*What you are asked to do:*
The reply has to contain each record exactly as written.

*Information supplied:*
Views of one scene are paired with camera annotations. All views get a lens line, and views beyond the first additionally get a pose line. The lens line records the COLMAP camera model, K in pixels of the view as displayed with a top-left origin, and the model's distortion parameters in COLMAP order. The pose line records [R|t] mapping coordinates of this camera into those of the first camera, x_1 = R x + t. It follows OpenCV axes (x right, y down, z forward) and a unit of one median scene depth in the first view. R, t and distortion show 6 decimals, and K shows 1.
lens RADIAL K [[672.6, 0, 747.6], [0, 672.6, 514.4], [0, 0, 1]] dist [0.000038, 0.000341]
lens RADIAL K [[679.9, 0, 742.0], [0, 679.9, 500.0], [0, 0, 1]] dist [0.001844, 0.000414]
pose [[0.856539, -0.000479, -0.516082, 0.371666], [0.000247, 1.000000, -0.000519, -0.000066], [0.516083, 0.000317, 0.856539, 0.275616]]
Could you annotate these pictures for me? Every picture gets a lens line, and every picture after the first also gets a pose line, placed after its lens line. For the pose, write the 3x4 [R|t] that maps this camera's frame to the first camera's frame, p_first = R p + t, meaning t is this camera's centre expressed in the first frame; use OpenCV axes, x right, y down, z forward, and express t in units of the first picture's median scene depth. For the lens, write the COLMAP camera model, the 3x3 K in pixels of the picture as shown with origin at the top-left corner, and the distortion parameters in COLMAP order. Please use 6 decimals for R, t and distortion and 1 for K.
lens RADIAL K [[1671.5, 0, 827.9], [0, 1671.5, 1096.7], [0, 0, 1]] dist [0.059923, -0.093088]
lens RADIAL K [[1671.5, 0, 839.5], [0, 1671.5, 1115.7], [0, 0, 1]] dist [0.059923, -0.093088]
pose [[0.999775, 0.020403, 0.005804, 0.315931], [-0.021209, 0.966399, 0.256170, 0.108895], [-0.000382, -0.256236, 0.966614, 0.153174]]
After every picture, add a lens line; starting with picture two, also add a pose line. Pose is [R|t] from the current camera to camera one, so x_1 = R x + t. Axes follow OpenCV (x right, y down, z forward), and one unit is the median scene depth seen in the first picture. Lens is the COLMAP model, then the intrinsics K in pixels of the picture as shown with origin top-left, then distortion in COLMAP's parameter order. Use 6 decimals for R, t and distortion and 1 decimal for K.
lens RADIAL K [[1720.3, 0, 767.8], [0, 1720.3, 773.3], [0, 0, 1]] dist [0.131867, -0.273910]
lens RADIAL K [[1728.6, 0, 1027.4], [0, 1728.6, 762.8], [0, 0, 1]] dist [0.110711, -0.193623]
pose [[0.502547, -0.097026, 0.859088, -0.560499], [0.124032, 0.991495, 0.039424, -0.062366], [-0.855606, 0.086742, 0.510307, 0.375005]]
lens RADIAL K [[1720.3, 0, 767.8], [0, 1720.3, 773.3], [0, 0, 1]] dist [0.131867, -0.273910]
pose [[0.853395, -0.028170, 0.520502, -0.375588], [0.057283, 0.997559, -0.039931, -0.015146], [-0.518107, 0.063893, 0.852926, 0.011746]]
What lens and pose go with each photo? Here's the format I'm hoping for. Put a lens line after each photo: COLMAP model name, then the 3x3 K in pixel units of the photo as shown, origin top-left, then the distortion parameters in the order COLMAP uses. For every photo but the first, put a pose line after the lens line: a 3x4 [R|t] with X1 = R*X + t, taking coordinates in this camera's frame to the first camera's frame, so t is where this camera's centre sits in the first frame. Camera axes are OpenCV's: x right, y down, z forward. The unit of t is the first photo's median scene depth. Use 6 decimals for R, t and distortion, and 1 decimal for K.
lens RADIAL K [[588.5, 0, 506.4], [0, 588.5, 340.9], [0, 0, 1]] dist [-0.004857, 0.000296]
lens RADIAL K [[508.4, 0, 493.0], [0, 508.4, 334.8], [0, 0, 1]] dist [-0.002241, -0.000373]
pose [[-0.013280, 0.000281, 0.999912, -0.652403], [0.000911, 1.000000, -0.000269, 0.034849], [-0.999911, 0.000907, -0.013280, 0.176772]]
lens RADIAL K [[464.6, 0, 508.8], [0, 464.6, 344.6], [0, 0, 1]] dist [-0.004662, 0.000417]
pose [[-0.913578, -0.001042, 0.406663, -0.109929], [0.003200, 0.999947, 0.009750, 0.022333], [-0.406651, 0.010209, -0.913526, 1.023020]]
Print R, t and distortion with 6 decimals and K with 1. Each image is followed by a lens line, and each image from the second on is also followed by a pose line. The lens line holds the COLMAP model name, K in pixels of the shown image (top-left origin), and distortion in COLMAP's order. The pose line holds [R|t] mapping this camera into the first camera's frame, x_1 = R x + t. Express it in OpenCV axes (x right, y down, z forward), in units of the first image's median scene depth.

*Exercise response:*
Views of one scene are paired with camera annotations. All views get a lens line, and views beyond the first additionally get a pose line. The lens line records the COLMAP camera model, K in pixels of the view as displayed with a top-left origin, and the model's distortion parameters in COLMAP order. The pose line records [R|t] mapping coordinates of this camera into those of the first camera, x_1 = R x + t. It follows OpenCV axes (x right, y down, z forward) and a unit of one median scene depth in the first view. R, t and distortion show 6 decimals, and K shows 1.
lens RADIAL K [[672.6, 0, 747.6], [0, 672.6, 514.4], [0, 0, 1]] dist [0.000038, 0.000341]
lens RADIAL K [[679.9, 0, 742.0], [0, 679.9, 500.0], [0, 0, 1]] dist [0.001844, 0.000414]
pose [[0.856539, -0.000479, -0.516082, 0.371666], [0.000247, 1.000000, -0.000519, -0.000066], [0.516083, 0.000317, 0.856539, 0.275616]]
Could you annotate these pictures for me? Every picture gets a lens line, and every picture after the first also gets a pose line, placed after its lens line. For the pose, write the 3x4 [R|t] that maps this camera's frame to the first camera's frame, p_first = R p + t, meaning t is this camera's centre expressed in the first frame; use OpenCV axes, x right, y down, z forward, and express t in units of the first picture's median scene depth. For the lens, write the COLMAP camera model, the 3x3 K in pixels of the picture as shown with origin at the top-left corner, and the distortion parameters in COLMAP order. Please use 6 decimals for R, t and distortion and 1 for K.
lens RADIAL K [[1671.5, 0, 827.9], [0, 1671.5, 1096.7], [0, 0, 1]] dist [0.059923, -0.093088]
lens RADIAL K [[1671.5, 0, 839.5], [0, 1671.5, 1115.7], [0, 0, 1]] dist [0.059923, -0.093088]
pose [[0.999775, 0.020403, 0.005804, 0.315931], [-0.021209, 0.966399, 0.256170, 0.108895], [-0.000382, -0.256236, 0.966614, 0.153174]]
After every picture, add a lens line; starting with picture two, also add a pose line. Pose is [R|t] from the current camera to camera one, so x_1 = R x + t. Axes follow OpenCV (x right, y down, z forward), and one unit is the median scene depth seen in the first picture. Lens is the COLMAP model, then the intrinsics K in pixels of the picture as shown with origin top-left, then distortion in COLMAP's parameter order. Use 6 decimals for R, t and distortion and 1 decimal for K.
lens RADIAL K [[1720.3, 0, 767.8], [0, 1720.3, 773.3], [0, 0, 1]] dist [0.131867, -0.273910]
lens RADIAL K [[1728.6, 0, 1027.4], [0, 1728.6, 762.8], [0, 0, 1]] dist [0.110711, -0.193623]
pose [[0.502547, -0.097026, 0.859088, -0.560499], [0.124032, 0.991495, 0.039424, -0.062366], [-0.855606, 0.086742, 0.510307, 0.375005]]
lens RADIAL K [[1720.3, 0, 767.8], [0, 1720.3, 773.3], [0, 0, 1]] dist [0.131867, -0.273910]
pose [[0.853395, -0.028170, 0.520502, -0.375588], [0.057283, 0.997559, -0.039931, -0.015146], [-0.518107, 0.063893, 0.852926, 0.011746]]
What lens and pose go with each photo? Here's the format I'm hoping for. Put a lens line after each photo: COLMAP model name, then the 3x3 K in pixel units of the photo as shown, origin top-left, then the distortion parameters in the order COLMAP uses. For every photo but the first, put a pose line after the lens line: a 3x4 [R|t] with X1 = R*X + t, taking coordinates in this camera's frame to the first camera's frame, so t is where this camera's centre sits in the first frame. Camera axes are OpenCV's: x right, y down, z forward. The unit of t is the first photo's median scene depth. Use 6 decimals for R, t and distortion, and 1 decimal for K.
lens RADIAL K [[588.5, 0, 506.4], [0, 588.5, 340.9], [0, 0, 1]] dist [-0.004857, 0.000296]
lens RADIAL K [[508.4, 0, 493.0], [0, 508.4, 334.8], [0, 0, 1]] dist [-0.002241, -0.000373]
pose [[-0.013280, 0.000281, 0.999912, -0.652403], [0.000911, 1.000000, -0.000269, 0.034849], [-0.999911, 0.000907, -0.013280, 0.176772]]
lens RADIAL K [[464.6, 0, 508.8], [0, 464.6, 344.6], [0, 0, 1]] dist [-0.004662, 0.000417]
pose [[-0.913578, -0.001042, 0.406663, -0.109929], [0.003200, 0.999947, 0.009750, 0.022333], [-0.406651, 0.010209, -0.913526, 1.023020]]
Print R, t and distortion with 6 decimals and K with 1. Each image is followed by a lens line, and each image from the second on is also followed by a pose line. The lens line holds the COLMAP model name, K in pixels of the shown image (top-left origin), and distortion in COLMAP's order. The pose line holds [R|t] mapping this camera into the first camera's frame, x_1 = R x + t. Express it in OpenCV axes (x right, y down, z forward), in units of the first image's median scene depth.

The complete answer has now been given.